Passage provided —

Inman

Workouts could soften impact of subprime lending woes

Editor’s note: With the collapse of the subprime lending market leading to tightened credit, many are wondering what happens to the millions of loans that are expected to default or more importantly, what happens to the homes and the people who bought them. In this four-part series, Inman News looks at what the lending industry is doing to help people get out of loans or get back on their feet and how some real estate agents are making this their specialty. We’ll go in-depth on short sales, REOs and forbearance programs. (Read Part 2, Part 3 and Part 4.)

If experts can’t seem to agree on the impact of the subprime lending crisis, maybe it’s because nobody can predict the future.

While many lenders are making headlines as they crash and burn, what may be more important is how the loans they made perform when they’re gone — and whether home buyers will still have access to credit.

One of the keys to loan performance is home prices. Former Federal Reserve Chairman Alan Greenspan observed in March that, if home prices went up 10 percent, “the subprime mortgage problem would disappear.”

That’s because home-price appreciation helps borrowers who purchase homes using adjustable-rate mortgages to refinance their loans before their monthly payments reset.

In one of the most recent and comprehensive studies of the issue, First American CoreLogic Inc. researcher Christopher L. Cagan predicted 1.1 million foreclosures among ARM loans originated between 2004 and 2006. But each 1 percent change in home prices could increase or decrease that number by 70,000 homes.

If home prices fall by 5 percent — which Banc of America Securities analysts predict is the likely outcome of tightened lending standards — that’s another 350,000 homes on the market.

Considering that more than 7 million homes are bought and sold each year, Cagan and other experts say foreclosures alone won’t put enough additional inventory on the market to do serious harm.

But the latest forecast from the Anderson School of Management at University of California, Los Angeles, predicts that the “credit crunch” now underway as lenders tighten their standards will trigger a “second leg” of reduced housing production and prices.

Although home prices are expected to have a major impact on loan performance, there’s another important factor that’s just as difficult to forecast — the willingness of lenders to work with borrowers in distress.

Saved entries
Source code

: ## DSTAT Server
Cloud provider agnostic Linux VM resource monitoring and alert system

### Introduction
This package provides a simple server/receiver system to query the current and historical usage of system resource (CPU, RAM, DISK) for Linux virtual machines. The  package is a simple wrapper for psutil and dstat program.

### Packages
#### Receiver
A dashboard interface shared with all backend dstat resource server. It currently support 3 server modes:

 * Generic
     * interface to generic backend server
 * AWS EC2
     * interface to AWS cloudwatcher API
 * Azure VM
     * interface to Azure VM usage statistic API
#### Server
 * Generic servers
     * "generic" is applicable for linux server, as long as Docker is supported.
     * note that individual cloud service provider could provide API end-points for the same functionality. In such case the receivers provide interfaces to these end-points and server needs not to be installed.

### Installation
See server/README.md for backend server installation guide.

Parts of the exercise —
**A.** In the subprime lending article, how many foreclosures among ARM loans originated between 2004 and 2006 did Christopher L. Cagan predict?
**B.** Copy out the listing word for word, from the line containing "### Introduction" down to the end of the listing, including both of those ends.

Answers to each task —
**A.** 1.1 million

**B.**
### Introduction
This package provides a simple server/receiver system to query the current and historical usage of system resource (CPU, RAM, DISK) for Linux virtual machines. The  package is a simple wrapper for psutil and dstat program.

### Packages
#### Receiver
A dashboard interface shared with all backend dstat resource server. It currently support 3 server modes:

 * Generic
     * interface to generic backend server
 * AWS EC2
     * interface to AWS cloudwatcher API
 * Azure VM
     * interface to Azure VM usage statistic API
#### Server
 * Generic servers
     * "generic" is applicable for linux server, as long as Docker is supported.
     * note that individual cloud service provider could provide API end-points for the same functionality. In such case the receivers provide interfaces to these end-points and server needs not to be installed.

### Installation
See server/README.md for backend server installation guide.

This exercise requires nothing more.